Liefeld noted that one of Cockrum’s most notable character designs — Colossus, the X-Men hero — has already appeared on the big screen alongside one of Liefeld’s own characters, Deadpool. With Lilandra (another Cockrum co-creation) set to debut in X-Men: Dark Phoenix, Liefeld hopes as much as other fans do that other Cockrum characters like the Starjammers will follow.

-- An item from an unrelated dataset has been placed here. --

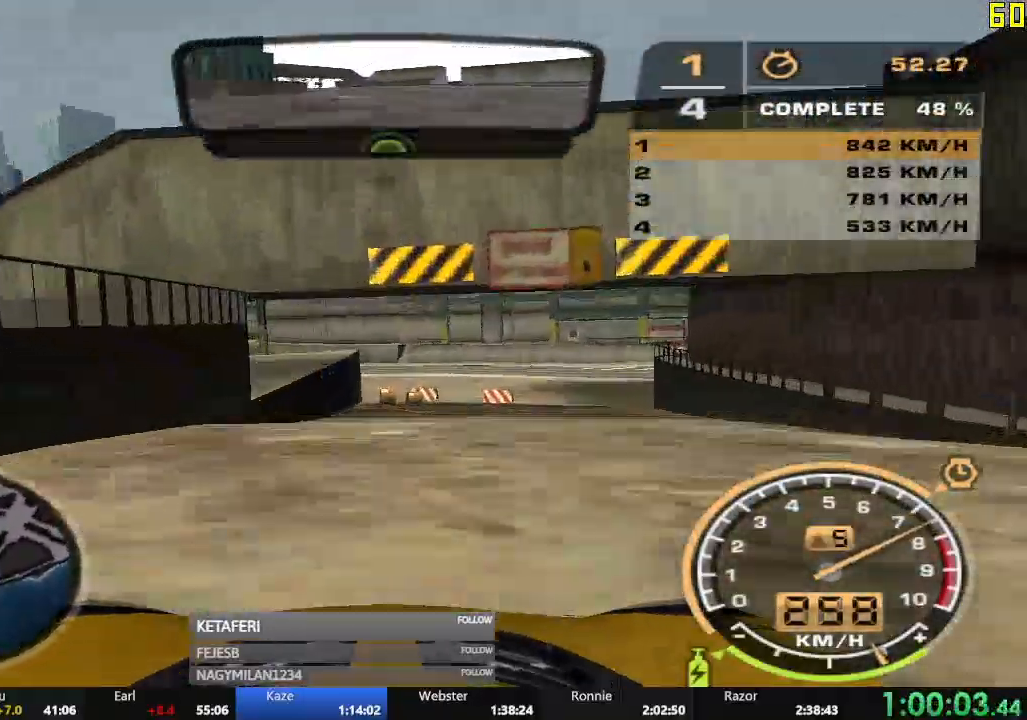
{"buttons": ["R2"], "left_stick": "left", "events": [[50, "left_stick", "center"], [250, "left_stick", "right"], [450, "left_stick", "left"]]}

“It’s just exciting, man, and part of the timing of this is the opportunity to take Futurians in the direction of cartoons, toys, and film and television,” Liefeld told ComicBook.com. “That’s something everybody’s excited about and I’m excited about. Again [Cockrum was] a great character designer, you see that stuff. All of these Futurians would look great on my desk as plastic figures. So I have a big appetite for that — and no, I’m not looking at the 40 Deadpool action figures on my desk right now. Dave was a tremendous creator, a tremendous artist, a tremendous character designer. I am thrilled that we’re doing The Futurians.”
“I believe this is some of his best work, so to be the caretaker for that at this time, I take it extremely seriously; it’s an honor,” Liefeld added. “It’s an absolute honor.”
Look for the debut of The Futurians in the fall, likely in one of the existing Extreme titles.